* **Selected excerpt**:
I hope this helps. Please let me know if you have questions, or there’s anything else I can help you with.
Best regards~ Dana :slight_smile:

I purchased the adjustment program from 2manuals.com and it would not instqall, missing a dot DLL. I contacted 2 manuals.com and first was informed that I needed to be running windows XP. Later they said that it was running on their windows 7 32 bit. Any solutions??

I ordered the adjustment program from 2manuals.com and it would not instqall on my Windows 7 64 bit desktop. Missing DLL issue. I contacted them and they said that I needed to run it on Windows XP. I reminded them that XP is no longer supported and that i had windows 7 64 bit. They rep[lied that it runs on their windows 7 32 bit? Any suggestions?

* **Dataset excerpts**:
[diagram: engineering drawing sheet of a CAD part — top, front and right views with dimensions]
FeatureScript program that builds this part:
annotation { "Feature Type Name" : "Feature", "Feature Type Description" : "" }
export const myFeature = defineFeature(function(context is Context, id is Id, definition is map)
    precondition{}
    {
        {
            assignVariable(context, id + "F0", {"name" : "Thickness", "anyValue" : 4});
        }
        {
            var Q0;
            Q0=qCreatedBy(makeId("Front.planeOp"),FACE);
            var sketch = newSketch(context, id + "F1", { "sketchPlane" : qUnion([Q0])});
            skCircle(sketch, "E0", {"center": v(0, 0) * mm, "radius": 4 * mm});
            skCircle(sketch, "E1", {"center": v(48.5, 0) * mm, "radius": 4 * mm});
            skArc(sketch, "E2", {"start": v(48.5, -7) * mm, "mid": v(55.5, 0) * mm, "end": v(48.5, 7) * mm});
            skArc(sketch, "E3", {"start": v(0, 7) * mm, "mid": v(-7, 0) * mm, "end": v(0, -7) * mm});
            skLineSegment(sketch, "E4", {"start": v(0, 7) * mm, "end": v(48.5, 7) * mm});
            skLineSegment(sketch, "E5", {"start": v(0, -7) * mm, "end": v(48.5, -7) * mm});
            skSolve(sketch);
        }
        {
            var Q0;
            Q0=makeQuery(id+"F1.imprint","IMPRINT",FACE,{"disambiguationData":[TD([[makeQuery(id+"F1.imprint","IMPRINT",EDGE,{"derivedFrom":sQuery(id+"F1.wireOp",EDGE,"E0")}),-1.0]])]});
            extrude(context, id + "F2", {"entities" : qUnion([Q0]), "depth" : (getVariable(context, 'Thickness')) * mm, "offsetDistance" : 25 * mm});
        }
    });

* **Brief 1**: Return the passage of the forum thread about the adjustment program from "I hope this" to "bit. Any solutions??", copied word for word.
* **Brief 2**: Carry the forum thread about installing the adjustment program further, starting right after its last post.

* **Written answer 1**:
I hope this helps. Please let me know if you have questions, or there’s anything else I can help you with.
Best regards~ Dana :slight_smile:

I purchased the adjustment program from 2manuals.com and it would not instqall, missing a dot DLL. I contacted 2 manuals.com and first was informed that I needed to be running windows XP. Later they said that it was running on their windows 7 32 bit. Any solutions??

* **Written answer 2**:
Hi Leheiner~

I’m sorry, we don’t support the Adjustment Program, though have used it on several Windows computers and printers to do Initial Fill cycles. I have also had some support issues with 2manuals, and ended up having to figure some things out for myself over the years, but haven’t found a better source for repair manuals and Adjustment Programs. I do know the AP needs to be run in compatibility mode, and the regular Epson print driver must be installed first. I have successfully used it with Windows XP, Vista and 7 (with various printers, I don’t know exactly what OS was used with what printers).

Best~ Dana

[QUOTE=Dana-IJM;3879]Hi Lafo~

Yes, it sounds like you are dealing with air in your ink line after running the magenta cartridge empty.

Best regards~ Dana :)[/QUOTE]

Hi Dana,
I think I am dealing with air in my in ink line as well. I am using R3000 with refillable ink cartridges and my LC ran out of ink while it was printing. When I perform a nozzle check the only ink missing completely is LC. I’ve tried numerous cleaning cycles with no luck.

I’m hoping the PiezoFlush will help bring life back to my LC so this is what I’ve done thus far:
1-I removed the LC cartridge from the printer and used the PiezoFlush syringe with accompanied dummy cartridge to push 2ml of the PiezoFlush-found no resistance.
2-After pushing the liquid I tried to draw back liquid with the syringe but it was not allowing me- it felt like a vacuum sucking the syringe.
3-I then reinserted the LC cartridge (added ink in the cartridge’s damper beforehand) and ran the head cleaning (from printer’s lcd interface) 2-3 times and still no LC on my nozzle test.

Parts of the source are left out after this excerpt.